I think this will lead to extreme cost cutting measures in choice of the developers which are used.
People who would have previously been totally ineligible to develop software will happily be chosen.
And they won't care about the garbage code they produce as long as it somehow seems to work from the outside.
They'll care about feeding their families in the dire situation they are in, not more.
It's adherence to safety regulations that's stopping your house burning down at the moment and this responsibility will be there regardless of how the code is written.
On HN, many seem to have interesting ideas about what goes on in the world of programming because they read HN articles and posts and thing everyone is adhering to the high standards advocated on here. It's not only enterprises though; plenty of startups (or small companies that are no longer strictly startups but not enterprise either) who are still running the code from the founders from the day 1 MVP. Held together back hacks and misery, deployed from version25_12_22_xmas_bugfix.zip.

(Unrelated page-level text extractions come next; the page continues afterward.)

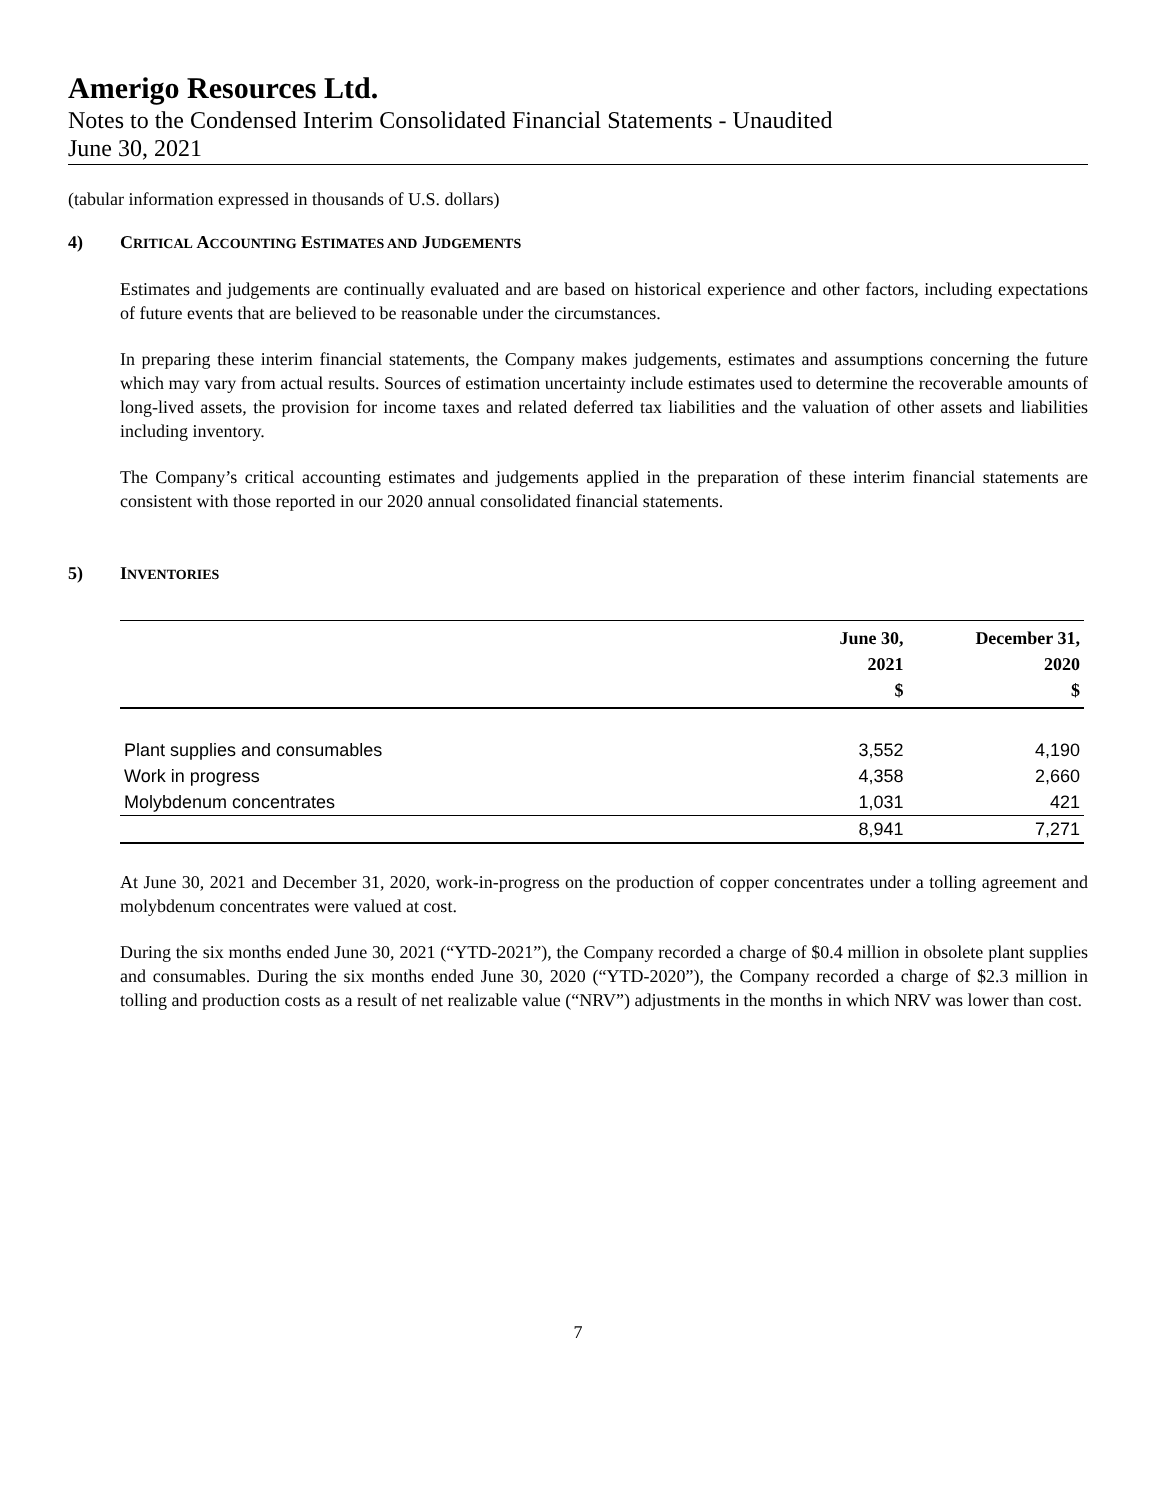Amerigo Resources Ltd.
Notes to the Condensed Interim Consolidated Financial Statements - Unaudited
June 30, 2021
(tabular information expressed in thousands of U.S. dollars)
4) CRITICAL ACCOUNTING ESTIMATES AND JUDGEMENTS
Estimates and judgements are continually evaluated and are based on historical experience and other factors, including expectations of future events that are believed to be reasonable under the circumstances.
In preparing these interim financial statements, the Company makes judgements, estimates and assumptions concerning the future which may vary from actual results. Sources of estimation uncertainty include estimates used to determine the recoverable amounts of long-lived assets, the provision for income taxes and related deferred tax liabilities and the valuation of other assets and liabilities including inventory.
The Company’s critical accounting estimates and judgements applied in the preparation of these interim financial statements are consistent with those reported in our 2020 annual consolidated financial statements.
5) INVENTORIES
| | June 30, 2021 $ | December 31, 2020 $ |
| --- | --- | --- |
| Plant supplies and consumables | 3,552 | 4,190 |
| Work in progress | 4,358 | 2,660 |
| Molybdenum concentrates | 1,031 | 421 |
| | 8,941 | 7,271 |
At June 30, 2021 and December 31, 2020, work-in-progress on the production of copper concentrates under a tolling agreement and molybdenum concentrates were valued at cost.
During the six months ended June 30, 2021 (“YTD-2021”), the Company recorded a charge of $0.4 million in obsolete plant supplies and consumables. During the six months ended June 30, 2020 (“YTD-2020”), the Company recorded a charge of $2.3 million in tolling and production costs as a result of net realizable value (“NRV”) adjustments in the months in which NRV was lower than cost.
7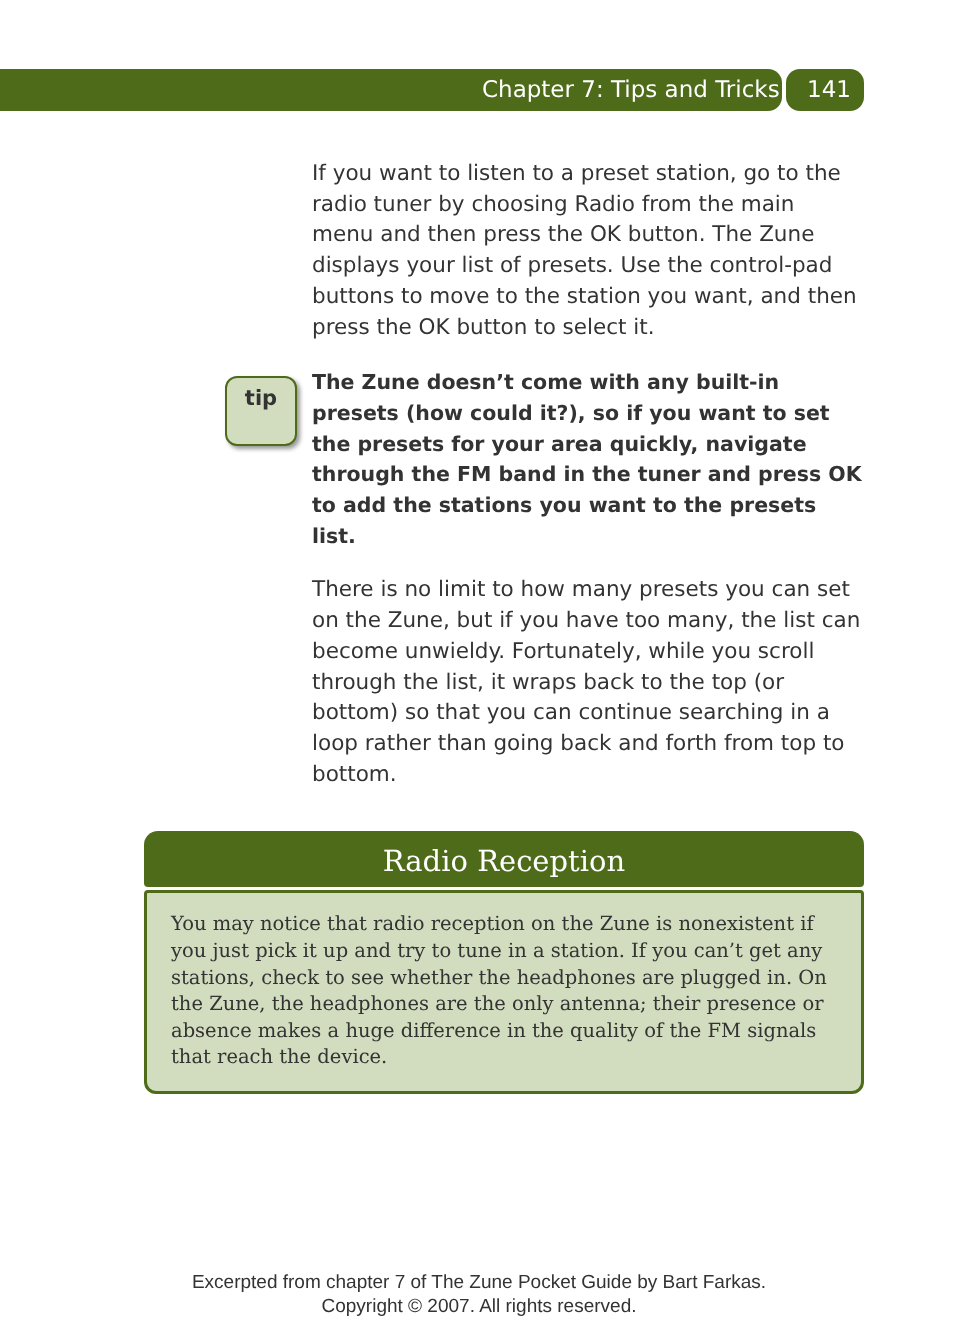Chapter 7: Tips and Tricks 141
If you want to listen to a preset station, go to the radio tuner by choosing Radio from the main menu and then press the OK button. The Zune displays your list of presets. Use the control-pad buttons to move to the station you want, and then press the OK button to select it.
tip
The Zune doesn’t come with any built-in presets (how could it?), so if you want to set the presets for your area quickly, navigate through the FM band in the tuner and press OK to add the stations you want to the presets list.
There is no limit to how many presets you can set on the Zune, but if you have too many, the list can become unwieldy. Fortunately, while you scroll through the list, it wraps back to the top (or bottom) so that you can continue searching in a loop rather than going back and forth from top to bottom.
Radio Reception
You may notice that radio reception on the Zune is nonexistent if you just pick it up and try to tune in a station. If you can’t get any stations, check to see whether the headphones are plugged in. On the Zune, the headphones are the only antenna; their presence or absence makes a huge difference in the quality of the FM signals that reach the device.
Excerpted from chapter 7 of The Zune Pocket Guide by Bart Farkas.
Copyright © 2007. All rights reserved.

The majority of electronics gets produced in foreign nations far far away.
Do you really think they obey the regulations?
If we're talking about Kitchen Aid / Whirlpool / Samsung / LG / etc, they're going to design for certification and have them produced in the foreign nation to those specifications.
If you're getting random things on Amazon or Alibaba, they definitely may not be produced to those regulations, and you may be risking your insurance coverage if one of those is found to be the source of a fire, as I understand it.
That said, if some vendors are illegally selling products that _don't_ meet safety standards, I'd be doubtful of the GP's claim - that the reason they aren't burning down your house is because of the calibre of software devs working on the product.
and most of all, there's reputation. it still works
The currently semi-bad low-grade coders will get pushed out and replaced with even WORSE ones.
The worse ones will be the ones responsible for choosing and approving the code which was generated by AI.
So let's say there is a "Q(c)" which measures worst possible quality of code c.
If the person who monitors this things has a bad worst possible quality Q(c), the code will also have a bad worst possible quality Q(c).
If current code has Q=0.1, "AI" has Q=0.3 and "person who monitors" has Q=0.02 end result might still be better. It's not a simple multiplication of coefficients there. Better baseline would pull result higher
And you would logically be without a job hence your fear of these tools?
Maybe it’s much more likely that these tools entrench current software developers who did in fact learn the craft before these tools and can successfully use them to make themselves much more productive?
Does the recent memory of bootcampers getting paid as much as industry vets after a year or two have an impact on this psychology of feeling replaceable?
Like said, this is already the case since somewhere beginning '00 when the outsourcing boom started taking off.
Tools like this probably simply will lower the bar to $2-3/hr 'data entry' 'specialists', who were ignored before for programming work.
I already see people directly around me who normally couldn't really write much of anything (be it natural language or code) with ease or at all who suddenly (since chatgpt saw the light) produce both with success. They could already do that with gpt3 or copilot, but that takes prompting; chatgpt lowers the barrier to entry significantly.
> And they won't care about the garbage code they produce as long as it somehow seems to work from the outside.
It would be a black box for sure; json in, json out. When something is broken, that 'nano service' is just replaced by a new black box nano service that does the same thing but without the reported bug(s).